No, definitely nothing with "kill" will be used because that's
absolutely not expressing what this syscall is doing.

> just "fd_send_signal(int fd, struct siginfo *info, int flags)".
> 
> Then we are not overspecifying what the system call does in the name.

I feel changing the name around by a single persons preferences is not
really a nice thing to do community-wise. So I'd like to hear other
people chime in first before I make that change.

> Plus it makes it clear that the fd specifies where the signal goes.
> Something I see that by your reply below that you were confused about.
> 
> >> Is there any plan to support sesssions and process groups?
> >
> > Such a thing could be added with flags in the future.
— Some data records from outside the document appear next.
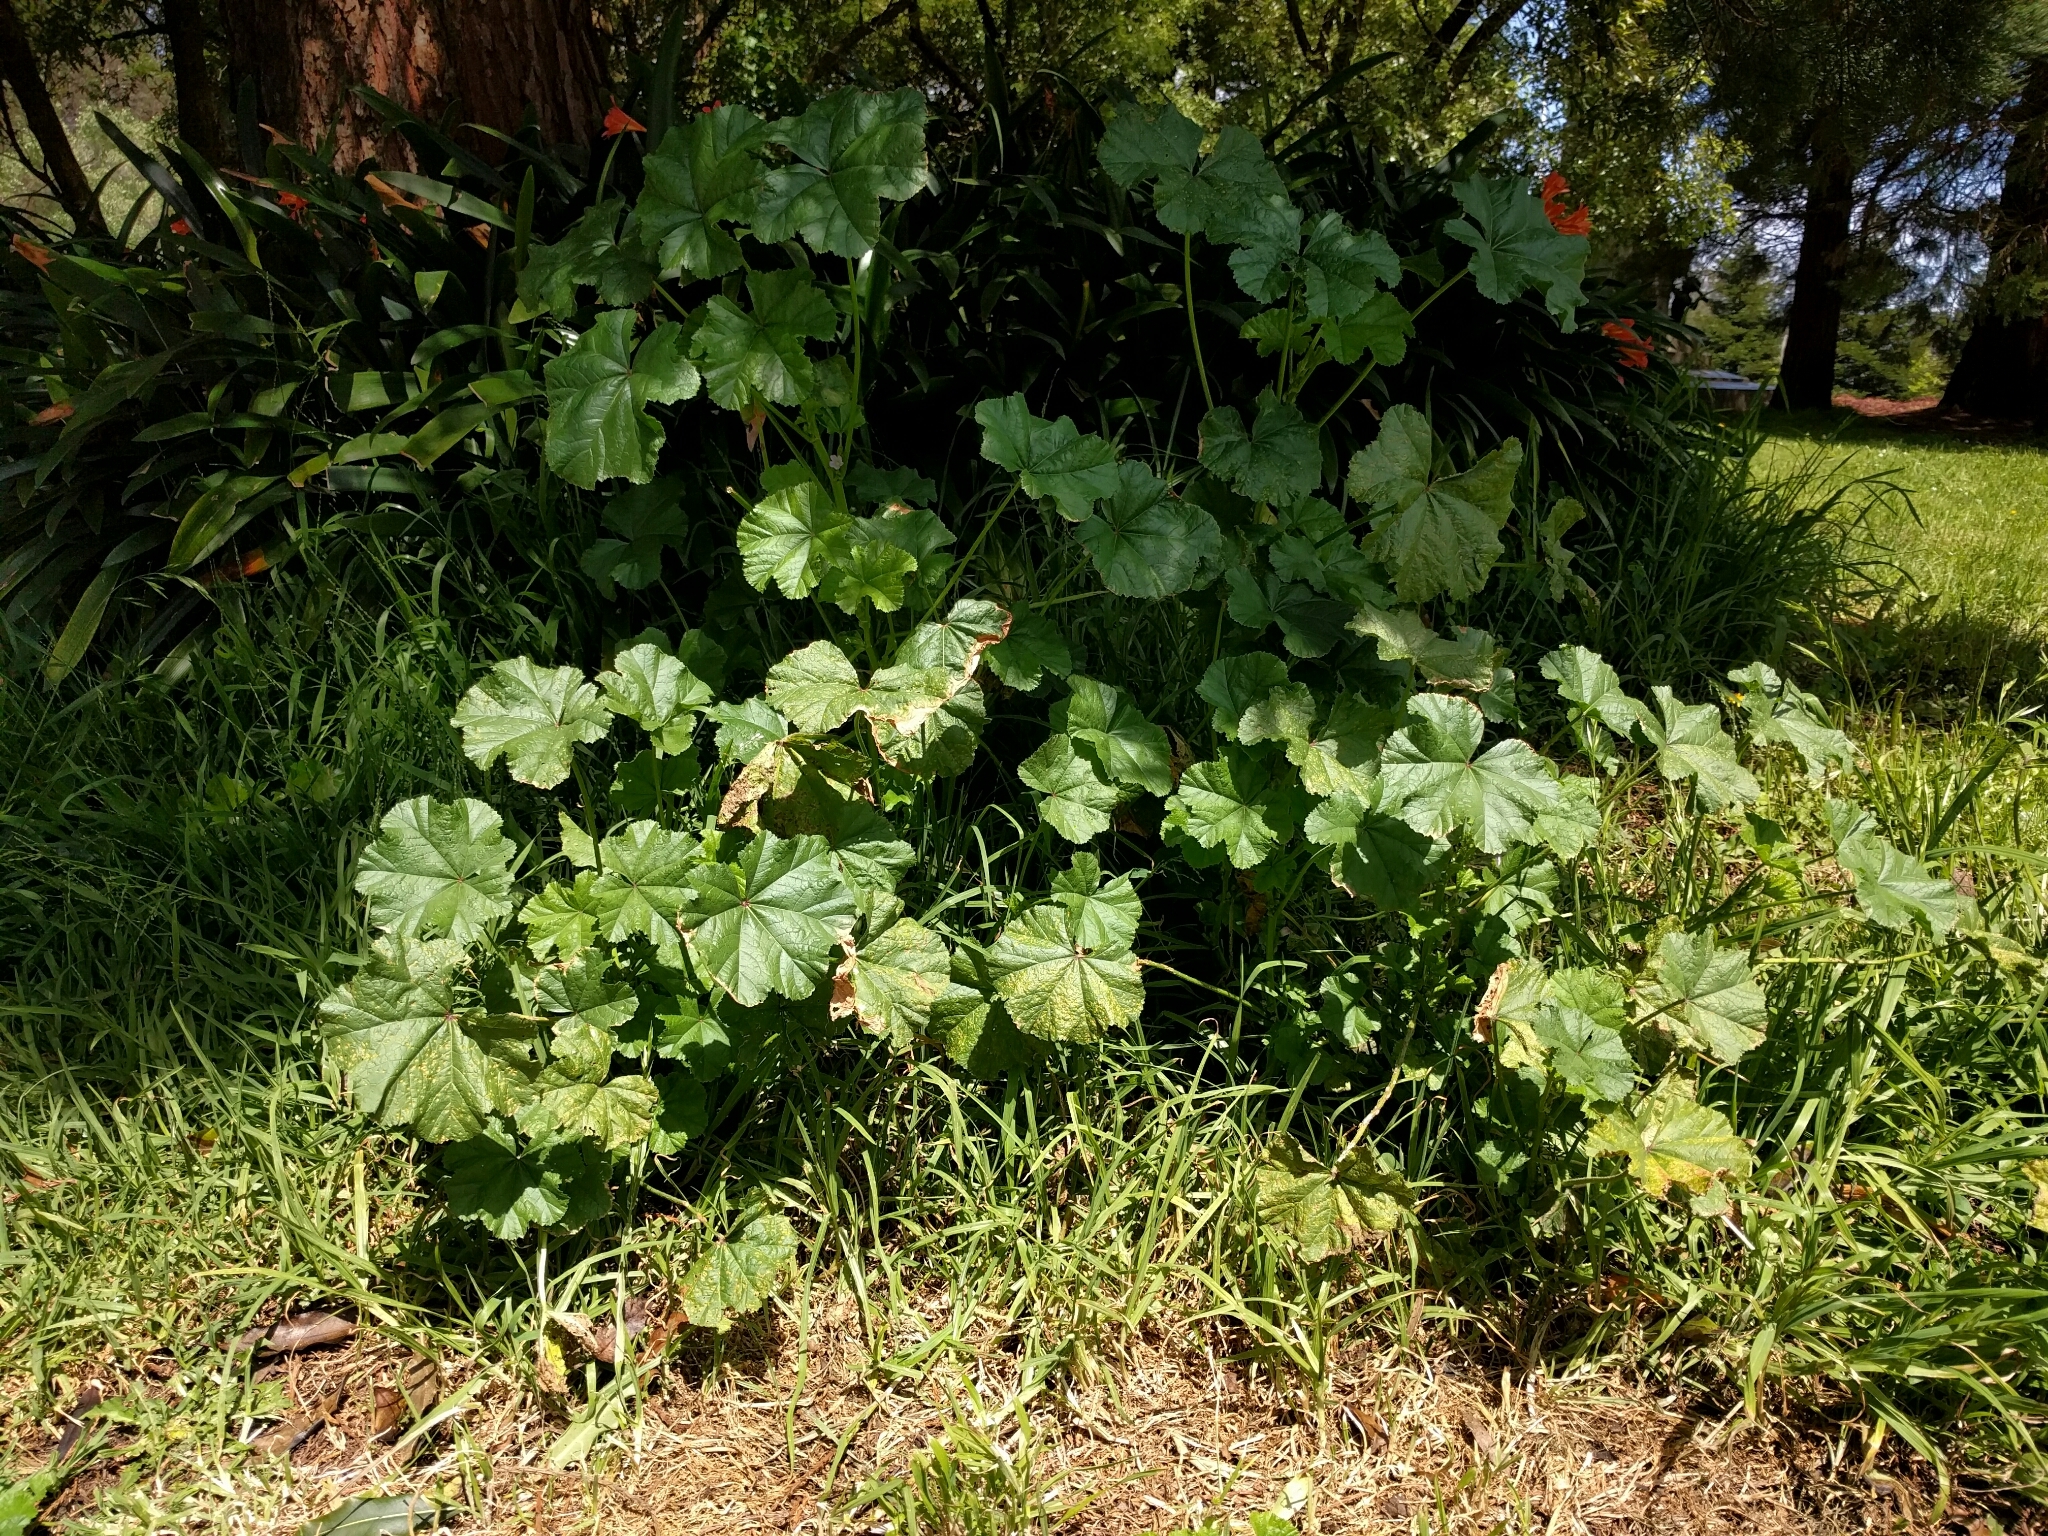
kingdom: Plantae
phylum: Tracheophyta
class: Magnoliopsida
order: Malvales
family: Malvaceae
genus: Malva
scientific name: Malva nicaeensis
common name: French mallow
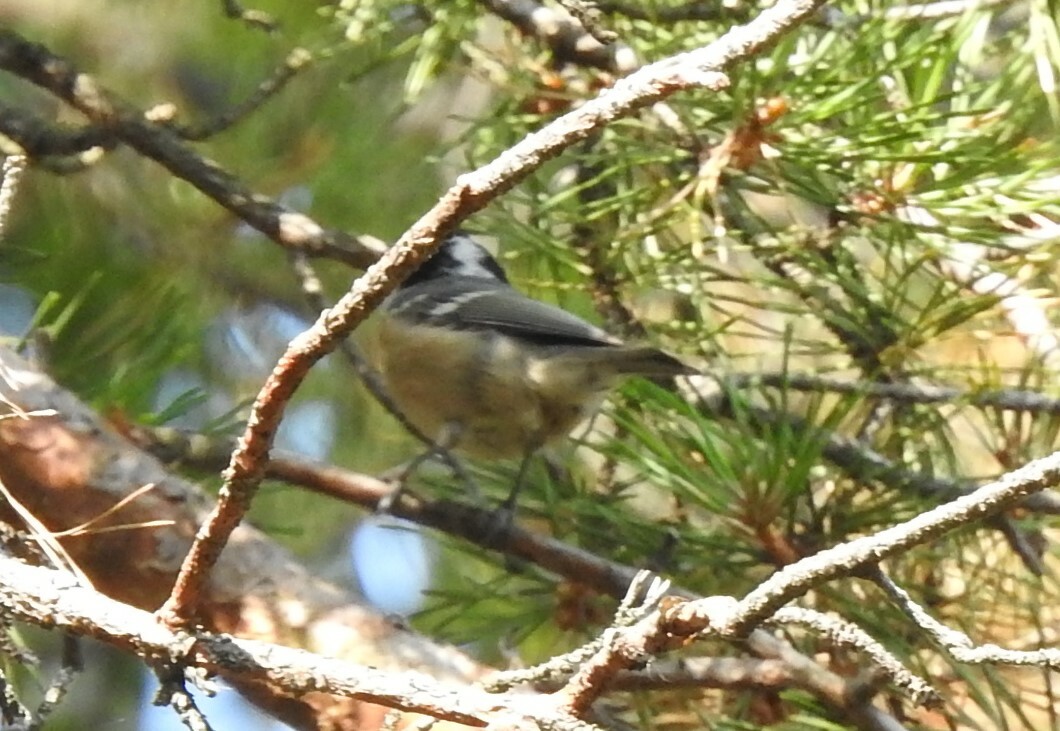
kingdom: Animalia
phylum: Chordata
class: Aves
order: Passeriformes
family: Paridae
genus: Periparus
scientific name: Periparus ater
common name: Coal tit
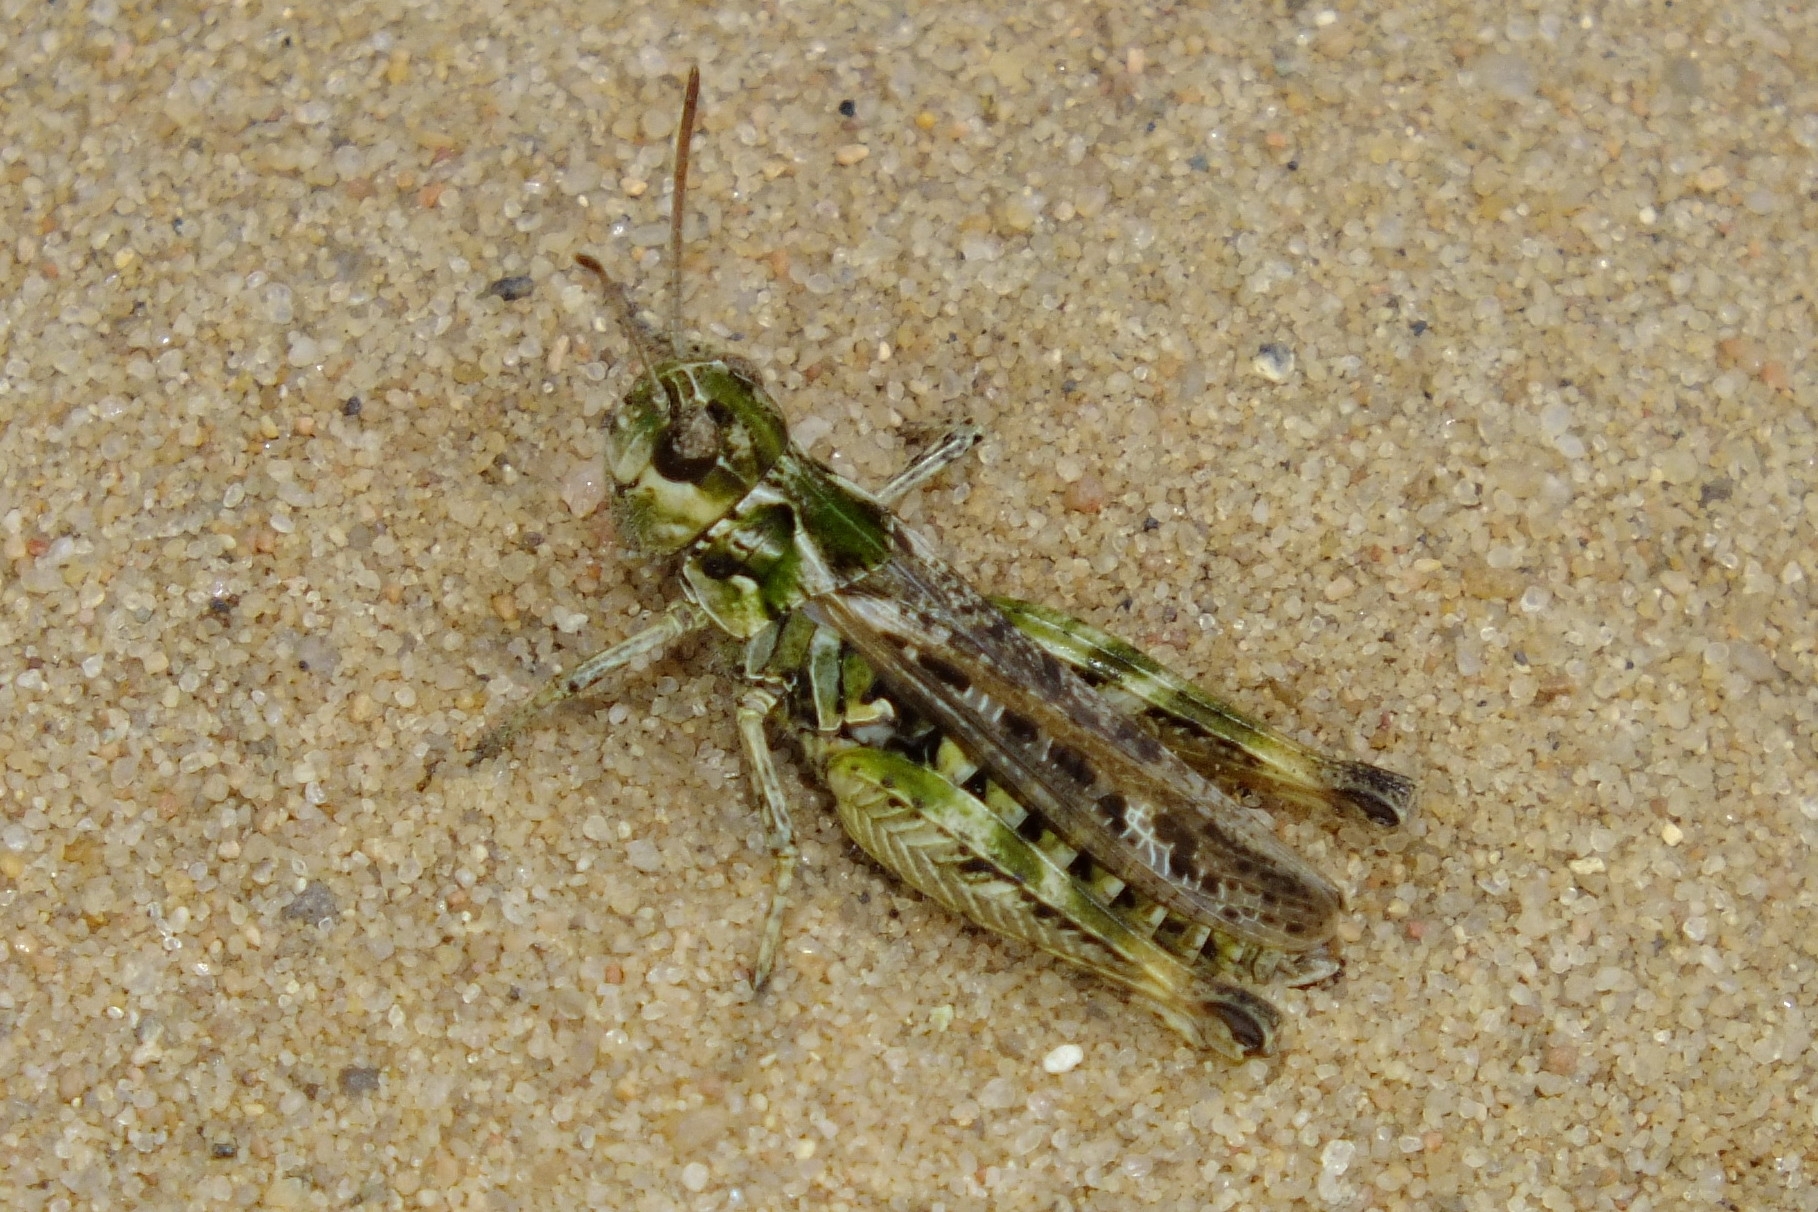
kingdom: Animalia
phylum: Arthropoda
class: Insecta
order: Orthoptera
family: Acrididae
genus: Myrmeleotettix
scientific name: Myrmeleotettix maculatus
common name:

Why complicate
> > this patch?
> 
> Actually that isn't the way this is designed.  You would have to have
> another kind of file descriptor.  I am asking because it goes to the
> question of naming and what we are trying to do here.
> 
> We don't need to implement that but we have already looked into this
> kind of extensibility.  If we want the extensibility we should make
> room for it, or just close the door.  Having the door half open and a
> confusing interface is a problem for users.
> 
> >> I am concerned about using kill_pid_info.  It does this:
> >>
> >>
> >>         rcu_read_lock();
> >>         p = pid_task(pid, PIDTYPE_PID);
> >>         if (p)
> >>                 error = group_send_sig_info(sig, info, p, PIDTYPE_TGID);
> >>         rcu_read_unlock();
> >>
> >> That pid_task(PIDTYPE_PID) is fine for existing callers that need bug
> >> compatibility.  For new interfaces I would strongly prefer pid_task(PIDTYPE_TGID).
> >
> > What is the bug that PIDTYPE_PID preserves?
> 
> I am not 100% certain all of the bits for this to matter have been
> merged yet but we are close enough that it would not be hard to make it
> matter.
> 
> There are two strange behaviours of ordinary kill on the linux kernel
> that I am aware of.
> 
> 1) kill(thread_id,...) where the thread_id is not the id of the first
>    thread and the thread_id thus the pid of the process sends the signal
>    to the entire process.  Something that arguably should not happen.
> 
> 2) kill(pid,...) where the original thread has exited performs the
>    permission checks against the dead signal group leader.  Which means
>    that the permission checks for sending a signal are very likely wrong
>    for a multi-threaded processes that calls a function like setuid.
> 
> To fix the second case we are going to have to perform the permission
> checks on a non-zombie thread.  That is something that is straight
> forward to make work with PIDTYPE_TGID.  It is not so easy to make work
> with PIDTYPE_PID.
> 
> I looked and it doesn't look like I have merged the logic of having
> PIDTYPE_TGID point to a living thread when the signal group leader
> exits and becomes a zombie.  It isn't hard but it does require some very
> delicate surgery on the code, so that we don't break some of the
> historic confusion of threads and process groups.

Then this seems irrelevant to the current patch. It seems we can simply
switch to PIDTYPE_PGID once your new logic lands but not right now.